Saturday, December 8, 2007

Seriously? Give me a break!

Ok I am sorry I have not been posting lately, but you know had it is....Christmas = Busy. I know bad blogger! LOL However, I was all set to accomplish several things today. First, MY christmas cards. I have been so busy filling orders that I haven't done my own. Ooops! Secondly I wanted to do some candy wrapping (that will be a full picture post one day hopefully soon) and I wanted to continue a bit of my "Wintertime Spring Cleaning" SO, I now bring you the vented portion of today's blog. If you are reading this, sorry or just don't read it because I have no where else to vent. People don't know how to just listen or whatever so my apologies and here goes.

Today I didn't get out of bed until late morning. (thanks to someone not bothering to wake me) I didn't sleep well at all. Both my girls were waking up all night, alternately (almost as if they planned it that way...lol) plus I am taking Champix to quit smoking and I find I am not sleeping as well on it. (which was going well until I went out one night and smoked with my drinks....silly move) That brings me to my next complaint. Seriously!! how hard is it to quit smoking when your husband still smokes around you??? Well, I will tell you...It SUCKS. I can go an entire day not even thinking about smoking until he walks in the door and lights one up. From that point on I want one all night and usually do. Grrrr

Also today my 3 Y/O daughter was a little additude queen, nuff said! My 1 Y/O played with the Christmas tree all day. Fantastic time of year where I spent the greater portion of the day putting ornaments out of her hand and back on the tree. As soon as I would grab it from her you would need earplugs from her screaming. ok so blah blahblah bathtime, bedtime...okie dokie. or not. McKayla threw a HUGE fit about going to bed and landed herself in bed anyways after a spanking. At that point she went to sleep without a peep. (well now aren't I the poet..lol)

Last but not least shortly before I am sitting here typing my mom phones me and is depressed and lonely so we were just talking about random things. I mentioned to her that Chris had one their cars hit while parked on the street and the guy left his name and phone number. So my mom starts talking about how they should phone the cops and what if this guy tries to pin it on them and screw them over so to speak. I said to her well he wouldnt be able to because HE hit THEM and a parked car surely didnt jump out in front of him and that had that of been anyone else (including Me) they would have done the same thing. If it is just a minor little dent or whatever who calls the cops you just trade info and sort it out amoungst yourselves. Well then she decided to jump down my throat and say "Why do you always have to argue with me? thats not why I phoned you. I phoned to see how you were and now I see your fine so goodbye" I told her no dont hang up I was not trying to argue I was simply carrying out a conversation with you and saying what I think. simply saying well anyone would have done the same thing and I am sure that the situation would be just fine. It is not likes its a big deal why would I want to argue over it, it's not even my car or my problem.

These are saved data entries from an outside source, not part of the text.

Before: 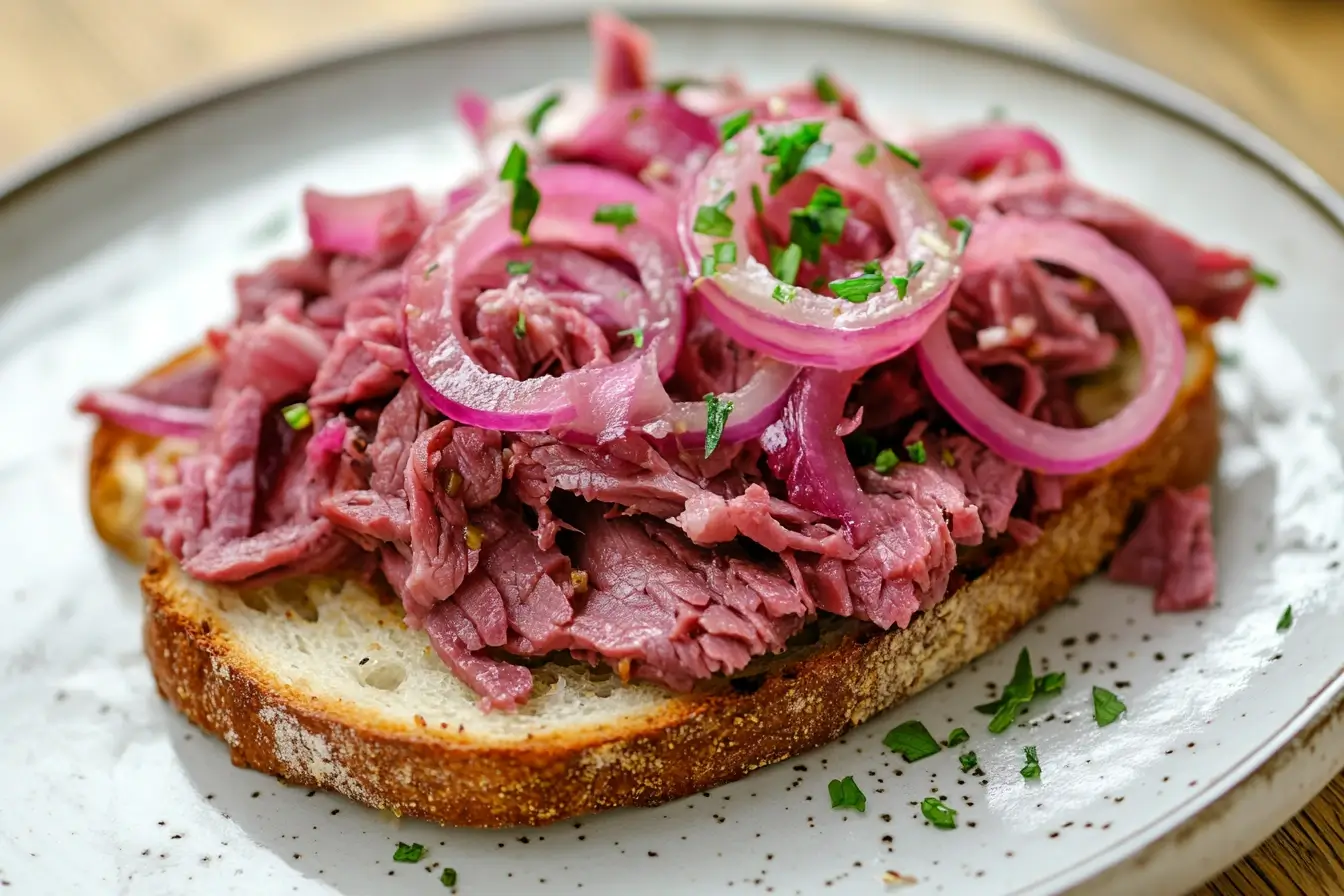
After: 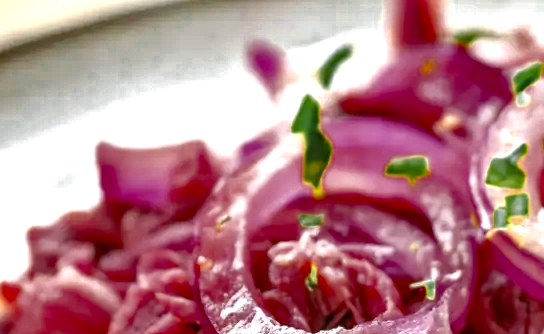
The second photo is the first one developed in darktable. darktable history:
crop: left 15.522%, top 5.463%, right 43.946%, bottom 57.158%
color zones: curves: ch0 [(0.035, 0.242) (0.25, 0.5) (0.384, 0.214) (0.488, 0.255) (0.75, 0.5)]; ch1 [(0.063, 0.379) (0.25, 0.5) (0.354, 0.201) (0.489, 0.085) (0.729, 0.271)]; ch2 [(0.25, 0.5) (0.38, 0.517) (0.442, 0.51) (0.735, 0.456)]
haze removal: strength 0.406, distance 0.214, compatibility mode true, adaptive false
local contrast: on, module defaults
shadows and highlights: shadows 29.41, highlights -29.57, low approximation 0.01, soften with gaussian
exposure: black level correction 0, exposure 1.102 EV, compensate highlight preservation false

Anyway after that she just said well everytime we talk that I start arguing with her and also pointed out the fact that I have not talked to her in a while. Well, I am sorry but after months of confused disorganized life I HAVE to get m, my family and my house back on track. Does anyone else think it is totally selfish of me to want to make sure I can pay attention to my daughters ever growing additude problem? or the fact that my husband and I have argued more in the last 6 months then we have almost the whole time we have been together and I want to pay attention to that? OR the fact that my household duties have fallen so far behind that my laundry pile id taller then I am so I would like to remedy that as well? I spent 4 hours yesterday cleaning and all I did was my livingroom top to bottom and the front entry way. Lets not forget that t has ONLY been FOUR days since I talked to her!! HELLO!! I cant call her every day. i dont cal anyone everyday anymore. I just can't sit on the phone and expect any of this stuff to get done.

WOW, it suddenly occured to me that it hasnt even been that long I called her on thursday and she was laying in bed. Which brings me to my next point. Every time I call her in the last 2 weeks she has been laying in bed....well I feel bad disturbing her in bed at 3 pm!

So all that said, I got a few things done this afternoon but nearly as much as I wanted. This evening I was savoring the silence of the girls in bed, watched a movie with Curtis (so as not to let him feel meglected) and then the part f the evening I was going to spend having a shower and then doing a bit of scrapping has now been hijacked by my mood and postponed to a later evening then I had intended on. Now I am going to have that shower but skip the scrapping and try to get some sleep. I thank you for my massive rambling but I feel slightly better the I did...ok so i would perfer to spill on some listening ears of a good friend but it is after late and a good friend is no where in sight.